I am thinking you are right, but it’s weird… I checked a few other of our installs of Nat6.1.1.19 and they don’t have the service running either.

I do have 6.2 installed on my workstation in parallel with 6.1, but the service points to the 6.1 version of the NATPccServer2.exe. The 6.2 version also uses a different name for the executable, NATPccServer3.exe. I could see the path to the executable being dynamic, but the name itself? Maybe there’s more info in the registry about the service…

I wonder if I could set the NATPccServer2.exe up to run as a service on one of my other machines to see if it makes a difference…

I think the NATPccServer2.exe should be running during emulation, that was the process I was playing with that seemed to cause the terminal “hang” when I had the support request open before.

OK, did a little playing and found that the “Natural Host Server Emulation” service can be installed manually using the NATPccServer2.exe with the -install switch. After that I just went to the list of services and set it up to start automatically. Also found that the -remove switch works to get rid of the service.

I am pretty sure I did not do this on my workstation, so this is still a mystery…

I’m going to try setting this up on a few of our machines that use the client install, with any luck it won’t be a bad thing :wink:

I’d recommend to open a support request to narrow down these instabilities. Maybe multiple requests if you can identify several dedicated situations.

The required materials to analyze such a sporadic abend are

  • a NDV server trace (with TRACE_LEVEL=31+27)
    a Natural Studio trace
    and for problems with the TE also a TE trace.
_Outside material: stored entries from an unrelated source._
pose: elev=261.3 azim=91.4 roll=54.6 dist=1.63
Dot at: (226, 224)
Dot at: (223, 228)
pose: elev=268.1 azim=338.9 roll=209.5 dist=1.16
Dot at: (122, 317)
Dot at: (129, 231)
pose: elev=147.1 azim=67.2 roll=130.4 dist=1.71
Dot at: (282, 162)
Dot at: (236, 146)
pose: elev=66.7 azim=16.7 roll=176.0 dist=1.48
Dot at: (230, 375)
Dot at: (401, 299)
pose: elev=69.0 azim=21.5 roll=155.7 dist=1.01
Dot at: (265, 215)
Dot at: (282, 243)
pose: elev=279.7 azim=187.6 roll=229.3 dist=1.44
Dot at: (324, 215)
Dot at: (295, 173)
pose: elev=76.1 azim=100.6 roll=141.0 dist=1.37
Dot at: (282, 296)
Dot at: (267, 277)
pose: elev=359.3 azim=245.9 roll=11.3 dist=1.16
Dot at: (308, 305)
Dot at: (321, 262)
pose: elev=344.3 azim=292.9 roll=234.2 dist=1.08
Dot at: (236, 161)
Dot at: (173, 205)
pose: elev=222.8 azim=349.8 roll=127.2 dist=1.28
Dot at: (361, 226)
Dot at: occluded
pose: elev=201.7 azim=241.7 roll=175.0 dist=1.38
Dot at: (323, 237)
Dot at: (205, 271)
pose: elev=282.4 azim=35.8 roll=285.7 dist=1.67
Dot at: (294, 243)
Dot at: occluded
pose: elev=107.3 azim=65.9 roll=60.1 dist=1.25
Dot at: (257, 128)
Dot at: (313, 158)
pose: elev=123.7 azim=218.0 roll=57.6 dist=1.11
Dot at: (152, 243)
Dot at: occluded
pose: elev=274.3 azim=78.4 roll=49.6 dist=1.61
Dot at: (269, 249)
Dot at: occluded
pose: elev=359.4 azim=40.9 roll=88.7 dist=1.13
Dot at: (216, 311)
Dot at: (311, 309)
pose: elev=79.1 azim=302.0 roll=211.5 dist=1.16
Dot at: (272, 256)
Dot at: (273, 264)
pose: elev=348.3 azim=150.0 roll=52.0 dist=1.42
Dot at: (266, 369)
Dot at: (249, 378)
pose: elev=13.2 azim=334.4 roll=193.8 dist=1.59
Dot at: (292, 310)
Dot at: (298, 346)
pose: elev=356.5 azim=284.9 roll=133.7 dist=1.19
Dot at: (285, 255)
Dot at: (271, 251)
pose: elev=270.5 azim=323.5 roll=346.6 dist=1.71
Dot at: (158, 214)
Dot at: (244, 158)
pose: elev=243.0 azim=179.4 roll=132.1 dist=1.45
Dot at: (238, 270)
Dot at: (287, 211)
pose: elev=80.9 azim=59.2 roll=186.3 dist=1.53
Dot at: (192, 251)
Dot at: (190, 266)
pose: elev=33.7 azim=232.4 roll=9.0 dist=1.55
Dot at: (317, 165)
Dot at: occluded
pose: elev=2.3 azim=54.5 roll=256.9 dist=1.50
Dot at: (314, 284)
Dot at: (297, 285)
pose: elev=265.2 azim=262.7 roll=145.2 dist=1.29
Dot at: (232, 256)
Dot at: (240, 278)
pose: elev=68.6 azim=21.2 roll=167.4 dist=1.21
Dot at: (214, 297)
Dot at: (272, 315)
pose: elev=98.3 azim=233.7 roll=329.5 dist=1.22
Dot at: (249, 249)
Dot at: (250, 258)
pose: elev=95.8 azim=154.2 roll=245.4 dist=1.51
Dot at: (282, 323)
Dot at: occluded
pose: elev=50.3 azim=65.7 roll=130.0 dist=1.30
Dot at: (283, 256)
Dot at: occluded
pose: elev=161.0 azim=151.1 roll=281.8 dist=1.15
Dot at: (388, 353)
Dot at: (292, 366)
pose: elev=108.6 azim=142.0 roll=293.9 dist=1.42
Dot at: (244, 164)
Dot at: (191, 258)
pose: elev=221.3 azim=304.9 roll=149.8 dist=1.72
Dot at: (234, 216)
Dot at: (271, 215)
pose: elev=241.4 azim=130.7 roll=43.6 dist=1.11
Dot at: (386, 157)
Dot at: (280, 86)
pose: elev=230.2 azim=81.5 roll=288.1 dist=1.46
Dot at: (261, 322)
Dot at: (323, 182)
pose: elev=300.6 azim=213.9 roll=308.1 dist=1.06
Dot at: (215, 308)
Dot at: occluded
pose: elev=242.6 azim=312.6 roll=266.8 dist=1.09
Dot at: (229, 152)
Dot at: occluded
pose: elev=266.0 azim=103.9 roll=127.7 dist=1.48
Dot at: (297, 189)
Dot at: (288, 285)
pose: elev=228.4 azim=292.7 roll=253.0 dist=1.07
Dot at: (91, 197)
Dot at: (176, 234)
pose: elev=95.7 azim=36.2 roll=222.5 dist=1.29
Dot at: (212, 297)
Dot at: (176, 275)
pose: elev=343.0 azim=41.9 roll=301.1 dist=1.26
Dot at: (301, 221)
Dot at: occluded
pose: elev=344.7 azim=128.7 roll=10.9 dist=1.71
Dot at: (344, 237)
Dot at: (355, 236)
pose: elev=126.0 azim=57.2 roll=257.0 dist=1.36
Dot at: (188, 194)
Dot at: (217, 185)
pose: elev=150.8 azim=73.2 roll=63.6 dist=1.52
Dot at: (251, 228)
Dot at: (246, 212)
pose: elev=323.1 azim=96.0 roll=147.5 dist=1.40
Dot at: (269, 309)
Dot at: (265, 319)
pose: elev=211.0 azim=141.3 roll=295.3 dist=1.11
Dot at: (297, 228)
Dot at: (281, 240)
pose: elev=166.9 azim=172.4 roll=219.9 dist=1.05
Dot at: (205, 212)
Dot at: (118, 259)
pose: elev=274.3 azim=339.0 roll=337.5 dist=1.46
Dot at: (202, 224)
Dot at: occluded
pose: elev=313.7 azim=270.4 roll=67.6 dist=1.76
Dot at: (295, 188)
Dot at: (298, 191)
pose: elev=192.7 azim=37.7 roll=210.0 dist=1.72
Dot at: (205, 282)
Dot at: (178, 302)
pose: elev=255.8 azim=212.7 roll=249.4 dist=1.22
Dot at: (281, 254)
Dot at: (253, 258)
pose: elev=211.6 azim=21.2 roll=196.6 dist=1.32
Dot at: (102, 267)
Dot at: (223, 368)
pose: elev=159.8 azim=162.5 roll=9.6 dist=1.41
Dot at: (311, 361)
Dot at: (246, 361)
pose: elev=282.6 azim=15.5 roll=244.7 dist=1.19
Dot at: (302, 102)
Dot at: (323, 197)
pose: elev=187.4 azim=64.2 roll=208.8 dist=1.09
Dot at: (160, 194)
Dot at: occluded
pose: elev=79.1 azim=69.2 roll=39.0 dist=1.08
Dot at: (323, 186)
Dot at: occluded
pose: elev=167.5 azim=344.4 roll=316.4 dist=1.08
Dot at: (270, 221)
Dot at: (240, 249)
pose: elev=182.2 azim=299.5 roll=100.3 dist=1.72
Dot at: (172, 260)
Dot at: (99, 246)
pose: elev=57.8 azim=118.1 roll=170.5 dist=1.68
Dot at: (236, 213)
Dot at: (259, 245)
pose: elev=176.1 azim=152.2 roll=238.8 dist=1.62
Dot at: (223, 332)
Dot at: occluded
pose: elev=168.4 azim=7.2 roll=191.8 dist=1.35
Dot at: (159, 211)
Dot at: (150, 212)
The traces must correspond to each other. The best is, to identify a client having stability problems frequently.
Start an exclusive server for that client with the corresponding TRACE_LEVEL and configure the Studio to produce the corresponding traces. Now let the client work until a problem appears. Package the corresponding tracefiles together with the description how the problem did appear to the client.
If the problem only happens on a server serving multiple clients you can limit the server trace to a particular client using the TRACE_FILTER definition.